* [SUPPLIED DATA]
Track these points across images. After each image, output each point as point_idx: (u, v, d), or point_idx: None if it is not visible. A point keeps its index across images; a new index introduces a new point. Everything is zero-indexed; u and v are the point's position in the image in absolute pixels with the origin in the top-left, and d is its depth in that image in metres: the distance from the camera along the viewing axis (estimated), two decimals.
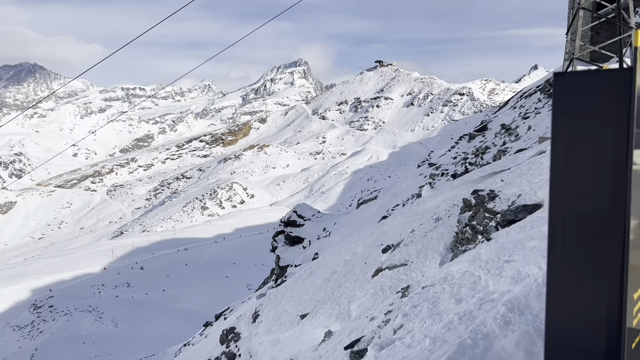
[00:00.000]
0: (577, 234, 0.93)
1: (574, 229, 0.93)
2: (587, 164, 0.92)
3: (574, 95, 0.91)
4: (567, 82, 0.92)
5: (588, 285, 0.93)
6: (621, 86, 0.86)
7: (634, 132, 0.86)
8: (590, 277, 0.92)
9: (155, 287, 75.83)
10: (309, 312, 11.89)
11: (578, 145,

* [EXERCISE]
Write out the records above in full and exactly, with no pictures.

* [ANSWER TO THIS PROBLEM]
Track these points across images. After each image, output each point as point_idx: (u, v, d), or point_idx: None if it is not visible. A point keeps its index across images; a new index introduces a new point. Everything is zero-indexed; u and v are the point's position in the image in absolute pixels with the origin in the top-left, and d is its depth in that image in metres: the distance from the camera along the viewing axis (estimated), two decimals.
[00:00.000]
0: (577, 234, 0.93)
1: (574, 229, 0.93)
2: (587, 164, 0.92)
3: (574, 95, 0.91)
4: (567, 82, 0.92)
5: (588, 285, 0.93)
6: (621, 86, 0.86)
7: (634, 132, 0.86)
8: (590, 277, 0.92)
9: (155, 287, 75.83)
10: (309, 312, 11.89)
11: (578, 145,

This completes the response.